Consigne ▸ D'après le texte ci-dessous sur l'expression « avoir un poil dans la main », pourquoi un poil dans la paume passait-il, au XIXᵉ siècle, pour le signe qu'on refusait de travailler ?

Avoir un poil dans la main [a.vwaʁ‿œ̃ pwal dɑ̃ la mɛ̃]

L'accusation la plus velue de la langue française

Avoir un poil dans la main

Fig. A. Poilu de la main.

[a.vwaʁ‿œ̃ pwal dɑ̃ la mɛ̃] (IMAG. FLEM.)

Dans la hiérarchie des expressions stigmatisantes (les djeuns’ d’aujourd’hui s’en diront « chôqués »), avoir un poil dans la main occupe une place de choix.

On la dégaine comme une gifle douce, comme une remontrance souriante mais venimeuse. Elle suggère que le sujet, plutôt que de s’activer, cultive une certaine propension à l’inactivité chronique qui se caractérise par une pilosité surnaturelle dans la paume de sa main. C’est une insulte feutrée, un diagnostic de flemmardise élégante, un reproche social un poil condescendant. Le tout dit avec une moue soupirante, comme si l’on parlait d’un vice discret mais incurable. C’est une accusation d’oisiveté, une manière feutrée de diagnostiquer la fainéantise chronique sous une forme grotesquement anatomique : un poil, oui, et dans la paume ! Absurde, donc redoutablement efficace.

L’imaginaire du poil non productif

C’est aussi une image. Car enfin, qui donc a un poil dans la main ? Personne, en vérité. Pas même les paresseux notoires (dans l’espèce humaine s’entend car l’aï est évidemment poilu comme un singe, y compris sur la patte).

Cette hyperbole capillaire est métaphorique, certes, mais profondément accusatoire. Le fatigué de naissance, l’économe de son énergie, le cossard patenté sont marqués socialement par ce poil réfractaire. C’est un blasphème pelu contre l’éthique protestante du travail bien fait, de l’ouvrage sans cesse remis sur le métier.

L’expression est apparue au XIXᵉ siècle, période plutôt mal vue par les glandeurs puisque le labeur y était encore une valeur. Le travail manuel, glorifié dans l’ère industrielle, exigeait des paumes lisses, crevassées, mais vierges de tout poil suspect, celui-ci ayant forcément été éliminé par l’effort. Avoir un poil dans la main c’était donc refuser l’ordre productif. C’était une anomalie, une rébellion molle mais insolente.

Liste des données ▸
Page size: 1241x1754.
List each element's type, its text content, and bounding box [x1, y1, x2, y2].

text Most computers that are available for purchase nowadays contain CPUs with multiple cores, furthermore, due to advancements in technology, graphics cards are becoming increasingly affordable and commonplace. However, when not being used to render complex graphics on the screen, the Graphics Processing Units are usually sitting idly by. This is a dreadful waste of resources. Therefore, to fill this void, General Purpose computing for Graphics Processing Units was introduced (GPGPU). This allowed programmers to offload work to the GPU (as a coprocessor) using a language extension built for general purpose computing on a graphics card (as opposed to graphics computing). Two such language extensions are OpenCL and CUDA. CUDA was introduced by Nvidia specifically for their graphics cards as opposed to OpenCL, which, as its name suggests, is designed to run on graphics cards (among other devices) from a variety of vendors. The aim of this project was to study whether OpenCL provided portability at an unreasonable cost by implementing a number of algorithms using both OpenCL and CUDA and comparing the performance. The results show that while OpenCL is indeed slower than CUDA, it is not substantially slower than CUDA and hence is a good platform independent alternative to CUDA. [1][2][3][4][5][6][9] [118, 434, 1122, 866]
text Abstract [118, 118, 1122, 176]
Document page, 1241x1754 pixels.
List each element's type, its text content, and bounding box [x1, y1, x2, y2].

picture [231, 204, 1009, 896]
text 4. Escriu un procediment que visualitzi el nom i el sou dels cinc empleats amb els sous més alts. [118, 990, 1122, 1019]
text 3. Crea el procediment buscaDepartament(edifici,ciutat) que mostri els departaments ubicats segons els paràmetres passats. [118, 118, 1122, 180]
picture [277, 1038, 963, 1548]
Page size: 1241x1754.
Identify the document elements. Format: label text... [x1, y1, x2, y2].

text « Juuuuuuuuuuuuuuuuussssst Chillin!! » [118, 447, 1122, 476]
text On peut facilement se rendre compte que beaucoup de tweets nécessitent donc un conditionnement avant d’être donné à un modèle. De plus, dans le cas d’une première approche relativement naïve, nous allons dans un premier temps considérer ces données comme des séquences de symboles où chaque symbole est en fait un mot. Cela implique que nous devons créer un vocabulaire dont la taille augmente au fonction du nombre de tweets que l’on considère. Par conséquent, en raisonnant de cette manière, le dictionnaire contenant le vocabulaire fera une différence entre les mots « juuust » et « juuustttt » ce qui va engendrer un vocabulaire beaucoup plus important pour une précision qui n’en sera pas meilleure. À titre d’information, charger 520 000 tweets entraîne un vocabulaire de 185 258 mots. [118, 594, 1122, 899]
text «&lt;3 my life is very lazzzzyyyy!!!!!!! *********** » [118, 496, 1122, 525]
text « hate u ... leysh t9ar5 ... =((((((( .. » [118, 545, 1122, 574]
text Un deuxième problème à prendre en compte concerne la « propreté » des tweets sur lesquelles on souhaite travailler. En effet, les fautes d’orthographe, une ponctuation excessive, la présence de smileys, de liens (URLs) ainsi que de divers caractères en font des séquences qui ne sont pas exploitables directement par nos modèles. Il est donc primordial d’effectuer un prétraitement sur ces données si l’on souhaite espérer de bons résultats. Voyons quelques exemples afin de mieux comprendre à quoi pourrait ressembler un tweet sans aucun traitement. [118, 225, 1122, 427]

Réponse ▸ À cette époque, le travail manuel était très valorisé. On pensait que l'effort faisait forcément disparaître tout poil de la paume. Une main où un poil avait poussé montrait donc que la personne ne travaillait pas et refusait l'ordre productif.